Depois de afirmarem que «fica-se com a impressão de que um único telefonema de um empresário tem mais influência junto do governo do que os deputados da maioria governamental eleitos democraticamente», o documento passa à desmontagem da declaração Blair- Schröder, que aparece como o anúncio do «regresso à política de Kohl» e como «uma viragem neoliberal e de capitulação as social-democracia perante a tarefa hercúlea de combater o desemprego».


Tirar aos trabalhadores
para dar ao patronato

«Quando se oferece ao patronato um valor líquido de oito mil milhões e simultaneamente se retiram trinta mil milhões aos reformados, aos desempregados e ao investimento público está-se a continuar a falhada política de distribuição de rendimentos do governo Kohl... Os cortes na habitação social, que são apresentados como sendo necessários, não só destroem postos de trabalho como atingem os desalojados que não cessam de aumentar na Alemanha e que aumentarão ainda mais se o tal "necessário sector de baixos salários" tão louvado por Schröder e Blair continuar a expandir-se» - denuncia o documento. O texto prossegue sublinhando que «no "Programa para o Futuro" e nas recentes declarações do ministro da Economia é manifesta a falsa doutrina do neoliberalismo de que a subida dos lucros das empresas se traduz automaticamente num aumento dos postos de trabalho», afirmando depois «que o presidente do "New Labour" queira seguir a "via americana" não admira, mas que o mesmo caminho seja reafirmado pelo presidente da social-democracia alemã levanta sérias interrogações».

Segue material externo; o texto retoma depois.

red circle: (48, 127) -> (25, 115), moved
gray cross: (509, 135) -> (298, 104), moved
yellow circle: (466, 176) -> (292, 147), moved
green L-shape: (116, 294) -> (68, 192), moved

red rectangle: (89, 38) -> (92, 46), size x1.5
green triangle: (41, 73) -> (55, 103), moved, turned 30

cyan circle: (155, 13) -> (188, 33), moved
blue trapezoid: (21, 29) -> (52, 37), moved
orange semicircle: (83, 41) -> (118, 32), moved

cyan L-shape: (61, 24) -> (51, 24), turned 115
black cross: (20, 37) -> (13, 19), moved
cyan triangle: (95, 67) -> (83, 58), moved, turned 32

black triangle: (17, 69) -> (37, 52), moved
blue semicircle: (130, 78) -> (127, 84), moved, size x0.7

Segue-se uma pormenorizada análise dos erros do neoliberalismo e da globalização entendida como a «submissão de toda a sociedade e da política aos interesses do patronato», obrigando «todas as pessoas e o Estado a agirem de tal forma que os patrões se sintam bem e obtenham lucros fabulosos».
«Para a "terceira via" - prosseguem os signatários - o Estado não tem nenhum problema com as receitas mas apenas com as despesas. O sector privado tem de pagar menos impostos. Os serviços públicos têm de organizar-se como empresas. As dívidas públicas têm de ser banidas excepto quando se fazem em favor dos empresários. Esta visão submete toda a sociedade aos interesses da economia, reduz o Estado a um simples auxiliar dos interesses do capital e os cidadãos a uma massa de manobra que existe apenas para satisfazer as exigências do patronato».
O teólogo e deputado do SPD, Edelbert Richter, um dos iniciadores do documento, afirmava numa entrevista ao «Neus Deutschland» que os chamados «modernistas» não passam de «simples tradicionalistas anglo-saxónicos e neoliberais», e confirmava que o manifesto «conta com o apoio de 73 por cento da população e que não se pode modernizar desrespeitando séculos de cultura». Por sua vez, um outro signatário do documento, Uwe Hiksch, confirmava que apesar da oposição do governo, a maioria dos deputados social-democratas são pela reposição do imposto sobre as grandes fortunas, suprimido pela democracia-cristã de Helmut Kohl.